ASSIGNMENT
Below are some records. Print exactly the lines between the one holding "ΣΤΟΙΧΕΊΑ ΕΠΙΚΟΙΝΩΝΊΑΣ" and the one holding "αρνητικά ορισμένες λειτουργίες", inclusive, and nothing else.

(Page-level text extractions)
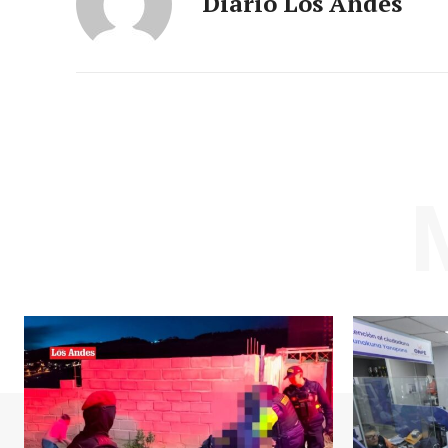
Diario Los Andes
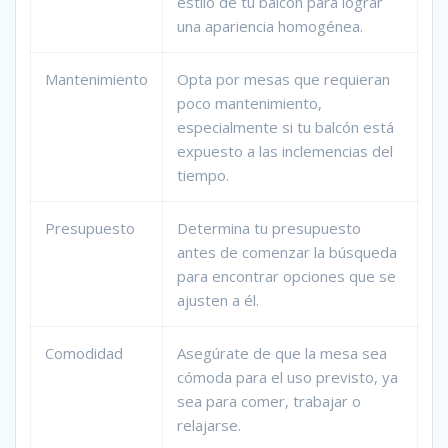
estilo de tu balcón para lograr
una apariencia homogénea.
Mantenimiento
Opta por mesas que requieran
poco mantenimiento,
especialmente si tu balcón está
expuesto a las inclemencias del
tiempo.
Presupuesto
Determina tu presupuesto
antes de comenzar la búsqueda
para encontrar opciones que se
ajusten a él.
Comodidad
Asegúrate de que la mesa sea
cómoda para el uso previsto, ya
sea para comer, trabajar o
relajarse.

---

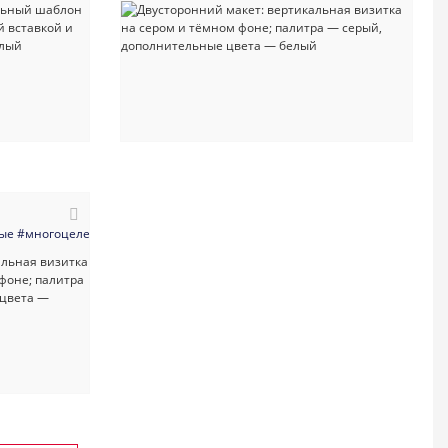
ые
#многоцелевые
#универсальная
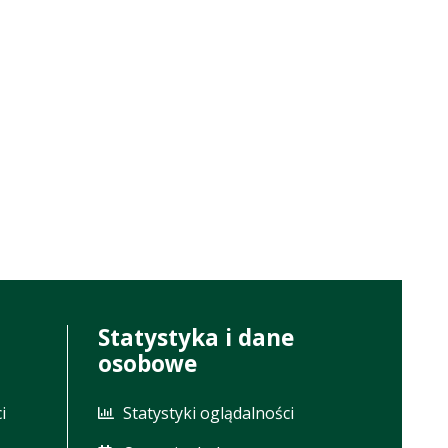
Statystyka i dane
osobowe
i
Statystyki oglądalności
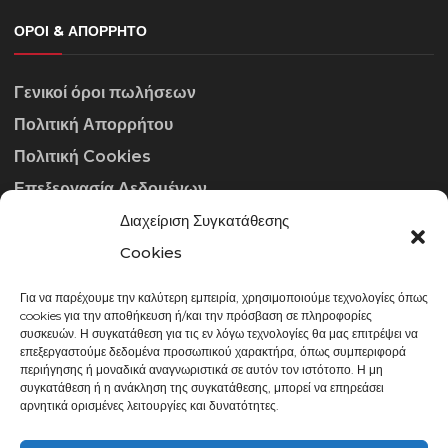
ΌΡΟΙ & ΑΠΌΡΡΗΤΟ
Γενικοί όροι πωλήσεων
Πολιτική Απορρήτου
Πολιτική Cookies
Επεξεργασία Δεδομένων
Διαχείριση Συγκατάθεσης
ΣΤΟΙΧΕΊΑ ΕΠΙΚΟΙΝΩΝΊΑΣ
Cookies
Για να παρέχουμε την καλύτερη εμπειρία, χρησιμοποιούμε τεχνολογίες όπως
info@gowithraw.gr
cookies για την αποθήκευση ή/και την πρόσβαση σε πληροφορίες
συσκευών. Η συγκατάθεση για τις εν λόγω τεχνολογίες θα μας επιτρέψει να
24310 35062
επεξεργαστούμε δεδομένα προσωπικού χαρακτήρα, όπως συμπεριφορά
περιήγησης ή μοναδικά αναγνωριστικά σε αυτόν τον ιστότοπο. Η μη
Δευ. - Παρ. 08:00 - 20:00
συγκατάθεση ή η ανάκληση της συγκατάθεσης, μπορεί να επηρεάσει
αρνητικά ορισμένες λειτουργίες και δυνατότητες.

RESULT OF THE EXERCISE
ΣΤΟΙΧΕΊΑ ΕΠΙΚΟΙΝΩΝΊΑΣ
Cookies
Για να παρέχουμε την καλύτερη εμπειρία, χρησιμοποιούμε τεχνολογίες όπως
info@gowithraw.gr
cookies για την αποθήκευση ή/και την πρόσβαση σε πληροφορίες
συσκευών. Η συγκατάθεση για τις εν λόγω τεχνολογίες θα μας επιτρέψει να
24310 35062
επεξεργαστούμε δεδομένα προσωπικού χαρακτήρα, όπως συμπεριφορά
περιήγησης ή μοναδικά αναγνωριστικά σε αυτόν τον ιστότοπο. Η μη
Δευ. - Παρ. 08:00 - 20:00
συγκατάθεση ή η ανάκληση της συγκατάθεσης, μπορεί να επηρεάσει
αρνητικά ορισμένες λειτουργίες και δυνατότητες.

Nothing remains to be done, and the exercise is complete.